Sur le plan du coût des transports, on pourrait instaurer le coût dégressif du billet ou du forfait. Au premier billet, vous payez un prix X, vous compostez une carte annuelle, puis au second billet, ladite carte déjà compostée vous permet de payer moins que X, etc…plus votre carte indique une forte fréquence, plus le prix baisse. Ce serait une manière de favoriser l’usager régulier (donc le jeune scolarisé qui se rend tous les jours dans le même établissement, ou le chercheur d’emploi qui multiplie les entretiens) par rapport au voyageur occasionnel.
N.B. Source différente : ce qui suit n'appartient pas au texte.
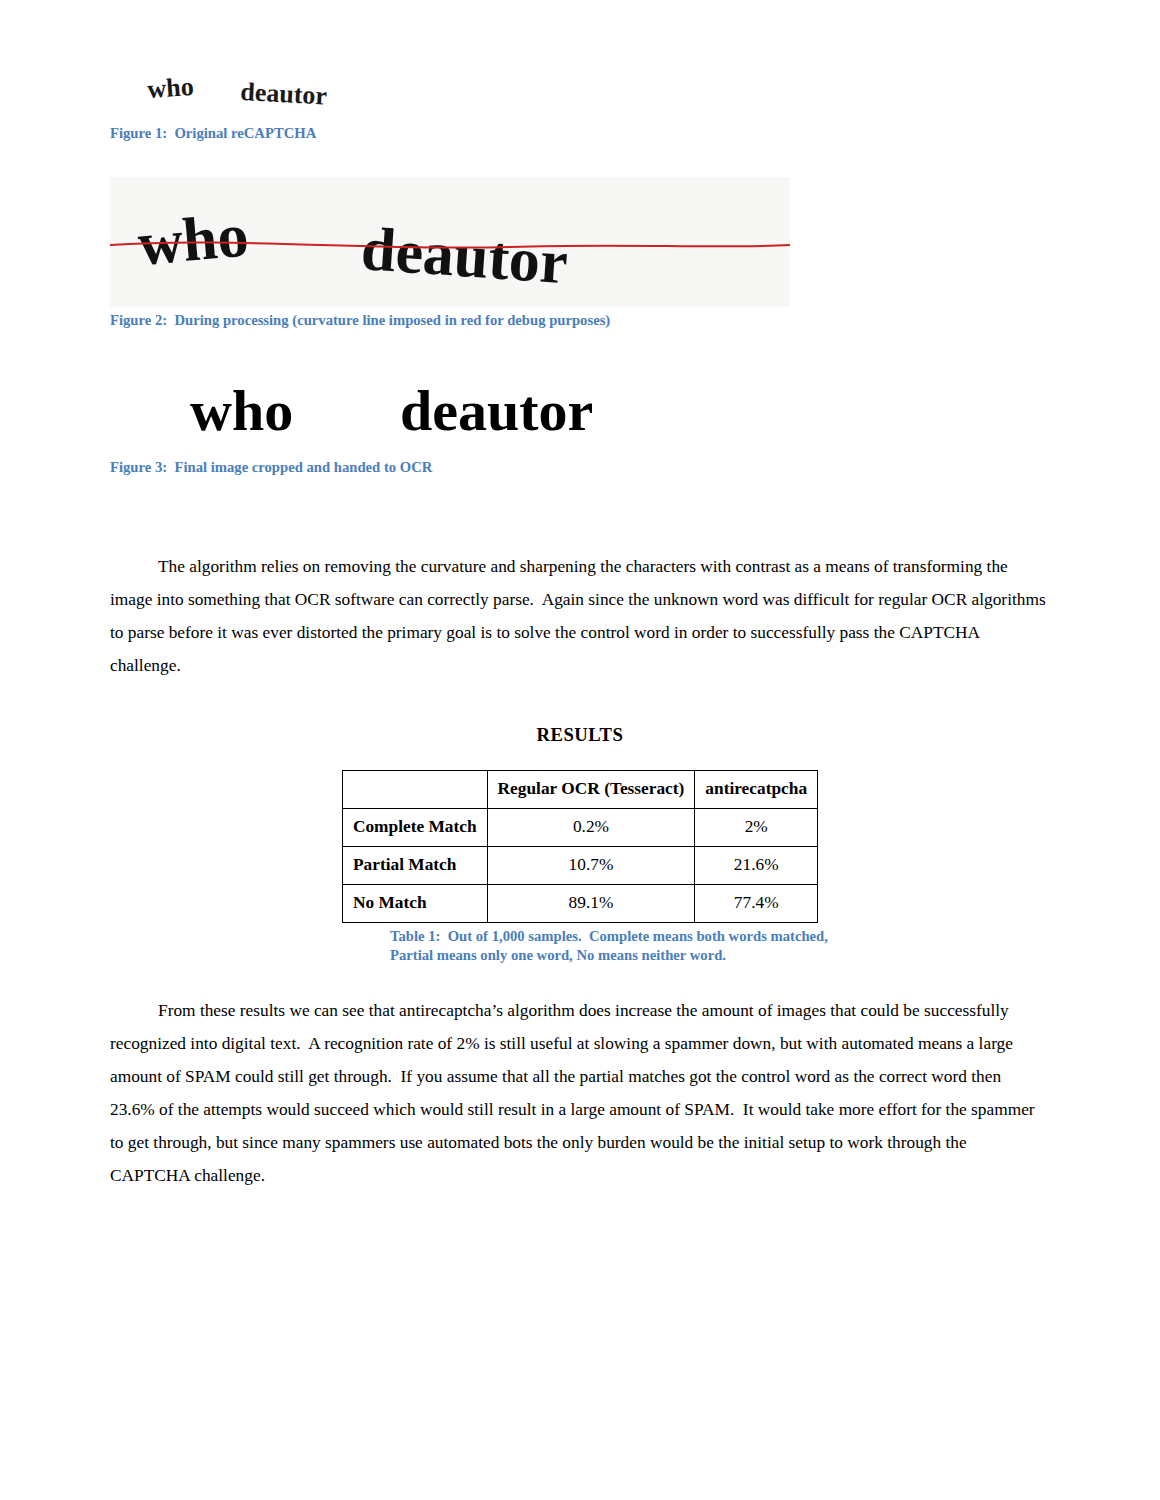who deautor
Figure 1: Original reCAPTCHA
who deautor
Figure 2: During processing (curvature line imposed in red for debug purposes)
who deautor
Figure 3: Final image cropped and handed to OCR
The algorithm relies on removing the curvature and sharpening the characters with contrast as a means of transforming the image into something that OCR software can correctly parse. Again since the unknown word was difficult for regular OCR algorithms to parse before it was ever distorted the primary goal is to solve the control word in order to successfully pass the CAPTCHA challenge.
RESULTS
| | Regular OCR (Tesseract) | antirecatpcha |
| --- | --- | --- |
| Complete Match | 0.2% | 2% |
| Partial Match | 10.7% | 21.6% |
| No Match | 89.1% | 77.4% |
Table 1: Out of 1,000 samples. Complete means both words matched,
Partial means only one word, No means neither word.
From these results we can see that antirecaptcha’s algorithm does increase the amount of images that could be successfully recognized into digital text. A recognition rate of 2% is still useful at slowing a spammer down, but with automated means a large amount of SPAM could still get through. If you assume that all the partial matches got the control word as the correct word then 23.6% of the attempts would succeed which would still result in a large amount of SPAM. It would take more effort for the spammer to get through, but since many spammers use automated bots the only burden would be the initial setup to work through the CAPTCHA challenge.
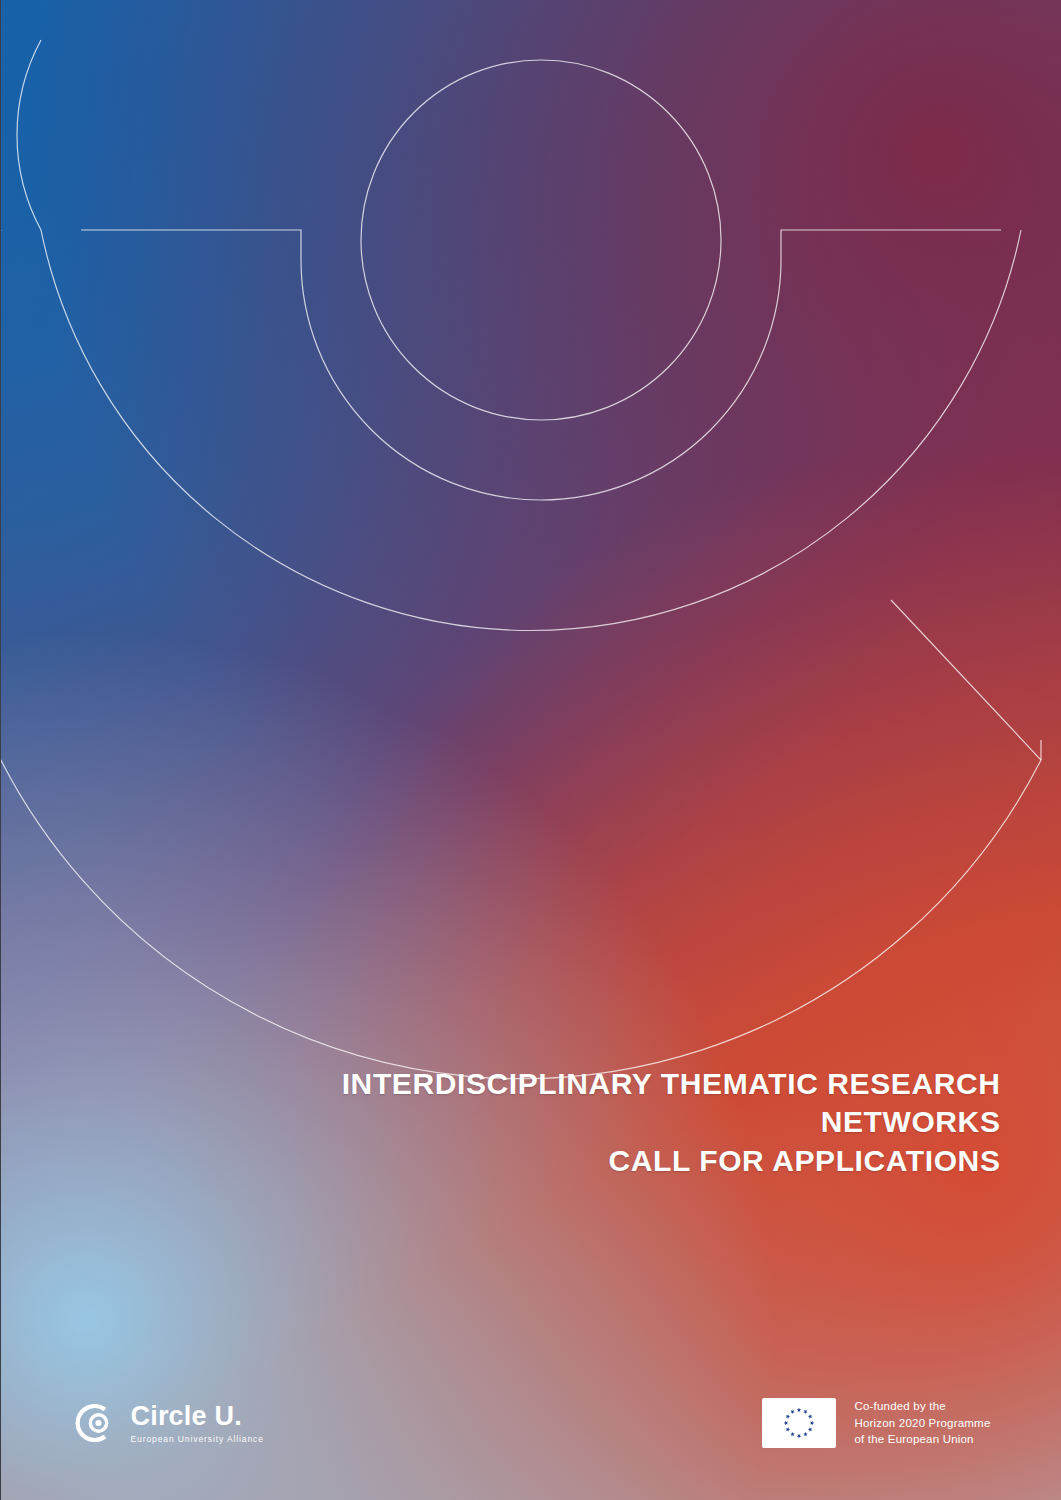Interdisciplinary Thematic Research
Networks
Call for Applications
Circle U.
European University Alliance
Co-funded by the
Horizon 2020 Programme
of the European Union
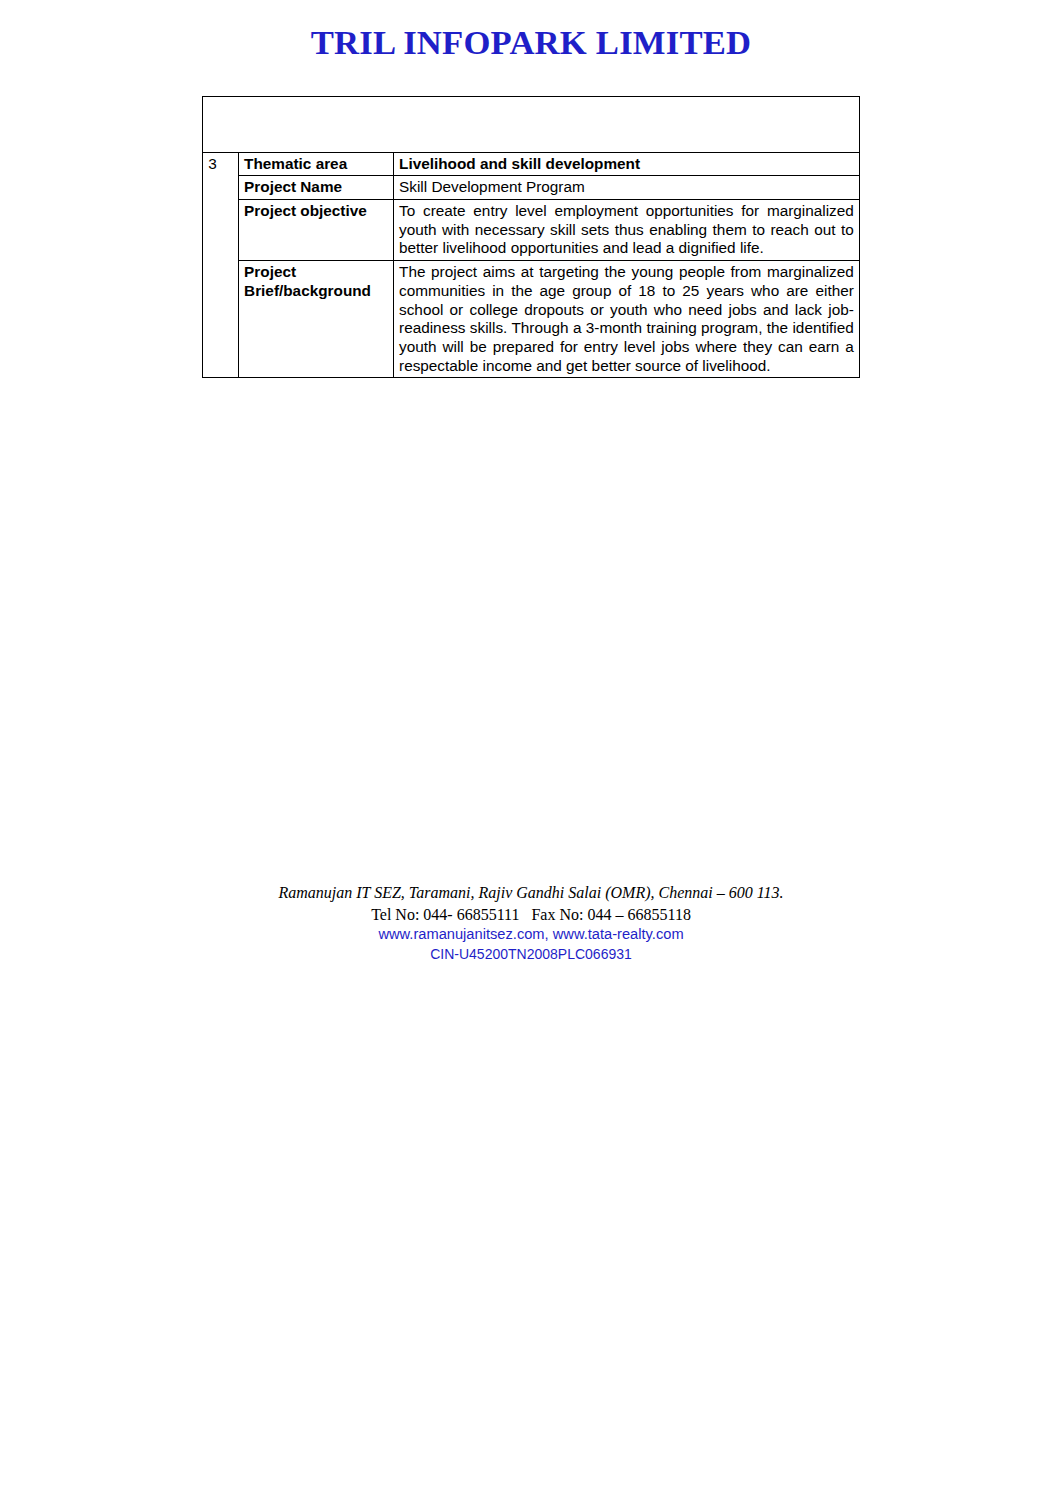TRIL INFOPARK LIMITED
| 3 | Thematic area | Livelihood and skill development |
| Project Name | Skill Development Program |
| Project objective | To create entry level employment opportunities for marginalized youth with necessary skill sets thus enabling them to reach out to better livelihood opportunities and lead a dignified life. |
| Project Brief/background | The project aims at targeting the young people from marginalized communities in the age group of 18 to 25 years who are either school or college dropouts or youth who need jobs and lack job-readiness skills. Through a 3-month training program, the identified youth will be prepared for entry level jobs where they can earn a respectable income and get better source of livelihood. |
Ramanujan IT SEZ, Taramani, Rajiv Gandhi Salai (OMR), Chennai – 600 113.
Tel No: 044- 66855111 Fax No: 044 – 66855118
www.ramanujanitsez.com, www.tata-realty.com
CIN-U45200TN2008PLC066931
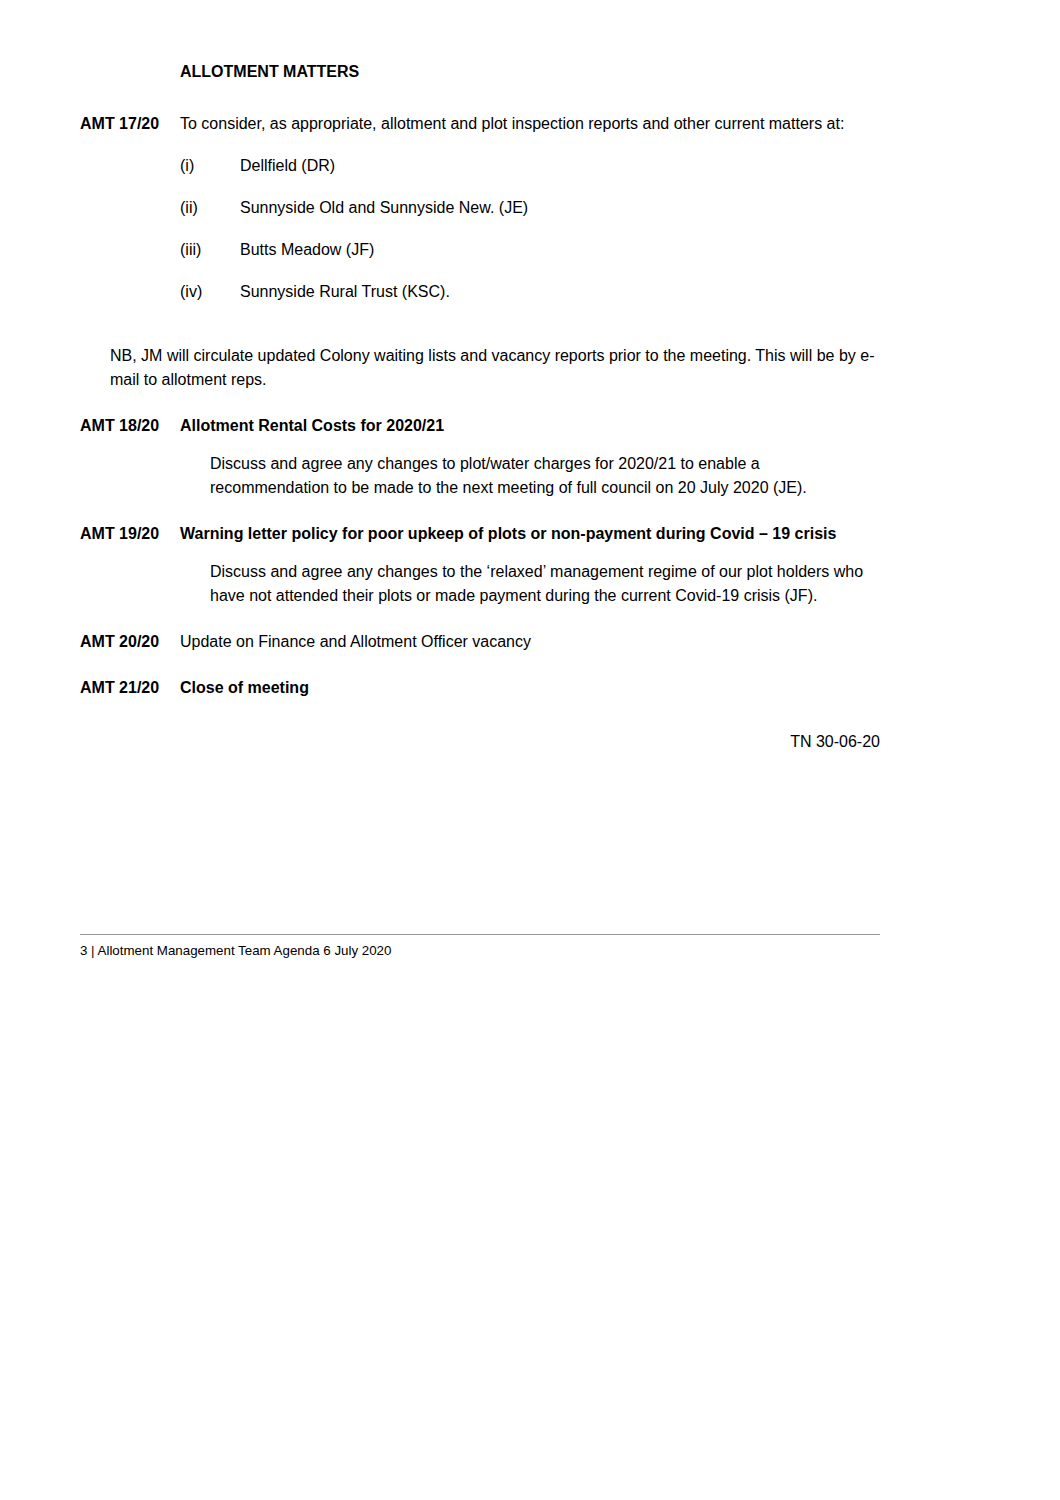ALLOTMENT MATTERS
AMT 17/20
To consider, as appropriate, allotment and plot inspection reports and other current matters at:
(i) Dellfield (DR)
(ii) Sunnyside Old and Sunnyside New. (JE)
(iii) Butts Meadow (JF)
(iv) Sunnyside Rural Trust (KSC).
NB, JM will circulate updated Colony waiting lists and vacancy reports prior to the meeting. This will be by e-mail to allotment reps.
AMT 18/20
Allotment Rental Costs for 2020/21
Discuss and agree any changes to plot/water charges for 2020/21 to enable a recommendation to be made to the next meeting of full council on 20 July 2020 (JE).
AMT 19/20
Warning letter policy for poor upkeep of plots or non-payment during Covid – 19 crisis
Discuss and agree any changes to the ‘relaxed’ management regime of our plot holders who have not attended their plots or made payment during the current Covid-19 crisis (JF).
AMT 20/20
Update on Finance and Allotment Officer vacancy
AMT 21/20
Close of meeting
TN 30-06-20
3 | Allotment Management Team Agenda 6 July 2020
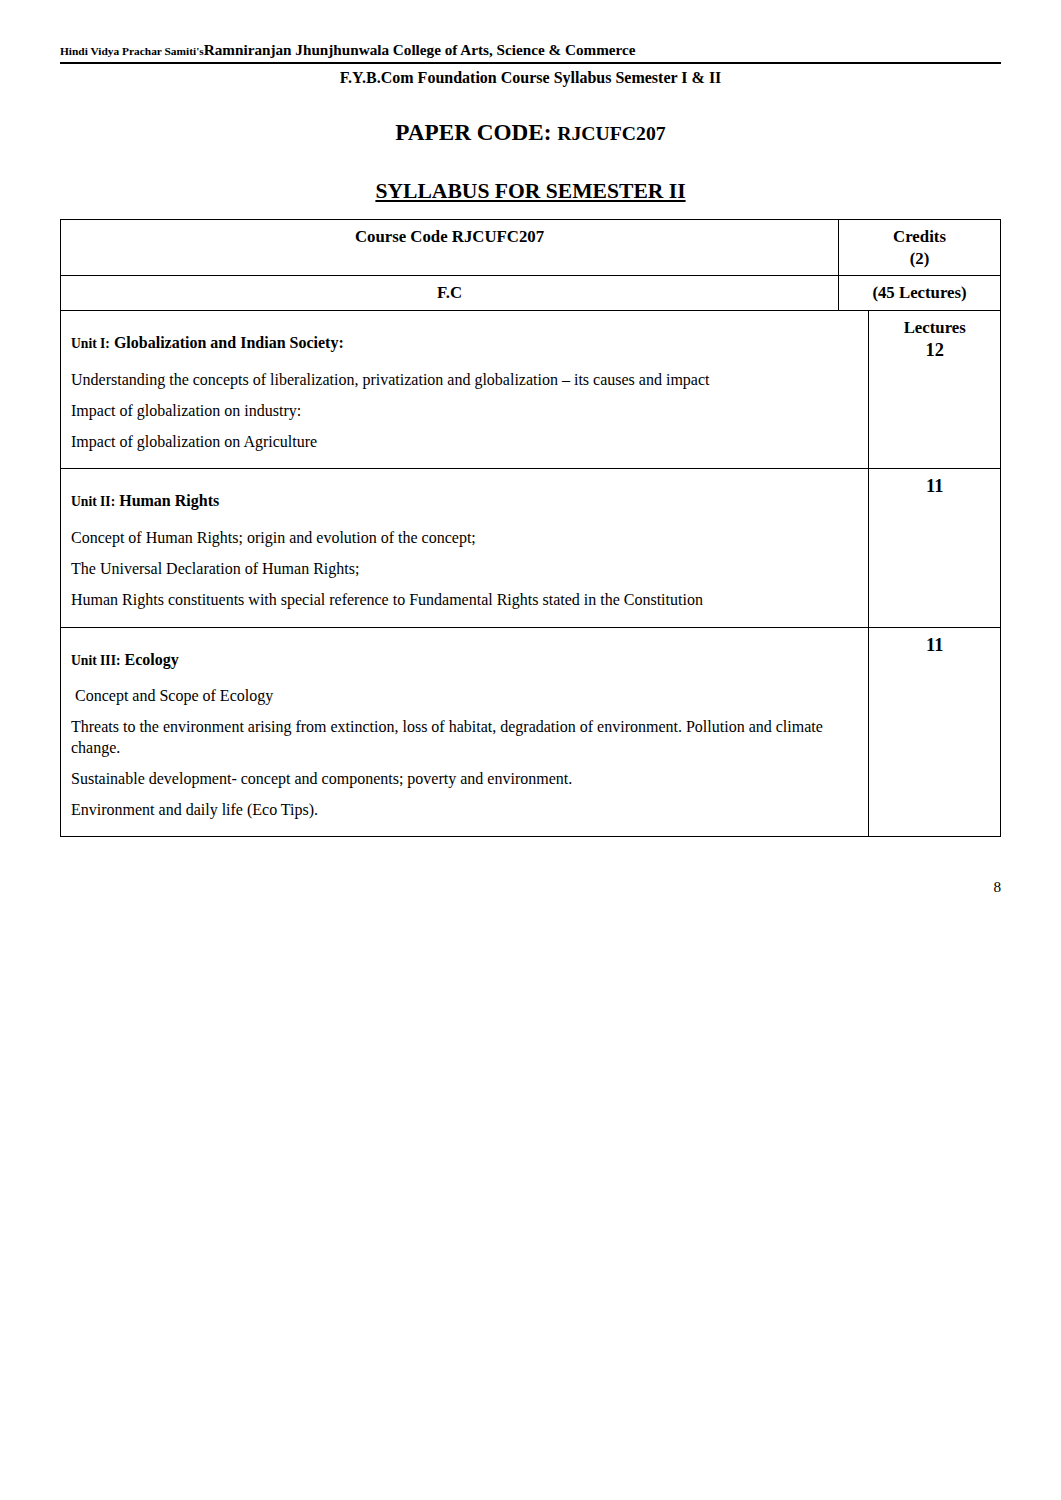Hindi Vidya Prachar Samiti's Ramniranjan Jhunjhunwala College of Arts, Science & Commerce
F.Y.B.Com Foundation Course Syllabus Semester I & II
PAPER CODE: RJCUFC207
SYLLABUS FOR SEMESTER II
| Course Code RJCUFC207 | Credits (2) |
| F.C | (45 Lectures) |
| Unit I: Globalization and Indian Society: Understanding the concepts of liberalization, privatization and globalization – its causes and impact Impact of globalization on industry: Impact of globalization on Agriculture | Lectures 12 |
| Unit II: Human Rights Concept of Human Rights; origin and evolution of the concept; The Universal Declaration of Human Rights; Human Rights constituents with special reference to Fundamental Rights stated in the Constitution | 11 |
| Unit III: Ecology Concept and Scope of Ecology Threats to the environment arising from extinction, loss of habitat, degradation of environment. Pollution and climate change. Sustainable development- concept and components; poverty and environment. Environment and daily life (Eco Tips). | 11 |
8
Ce qui répondrait à l’un des problèmes que pose la gratuité : les touristes de passage dans la ville en profiteraient sans la financer par des impôts. La limite de cette proposition de prix dégressif est qu’elle permettrait à des malotrus de multiplier les achats pour avoir des billets à des prix très intéressants qu’ils pourraient revendre au marché noir…limite qui, me semble-t-il, sera facilement cernable par le fait de n’autoriser qu’une baisse de prix par jour, ou de ne laisser la possibilité d’acheter que quelques billets à prix réduits dans une journée, etc…
L’autre chantier, beaucoup plus important et déterminant, serait de diminuer la fréquence et la longueur physique des voyages, à commencer par les trajets professionnels. L’un des principaux leviers peut être tout simplement l’échange d’emplois. C’est-à-dire amener tous les salariés à publier (sous anonymat) leur lieu, la nature et les conditions de leur travail. Et ainsi amener celui qui vit dans la ville A et travaille dans la ville B à proposer à celui qui vit dans B et fait le même type de poste dans A à faire l’échange. Un autre levier peut être la distribution au plus grand nombre de personnes de bons de covoiturage. Et permettre à chaque personne qui proposerait un transport groupé avec son véhicule de recevoir lesdits bons en tant que rémunération, échangeables contre de véritables euros auprès de l’administration. Ce serait sans doute plus pertinent que d’avoir une organisation étatique du covoiturage, puisque l’on serait sûr que les véhicules mis à disposition seraient effectivement utiles, les particuliers ne se séparant de leurs bons que contre une prestation réelle. Un projet qui nécessiterait des impôts, mais en l’échange d’une véritable économie pour les particuliers.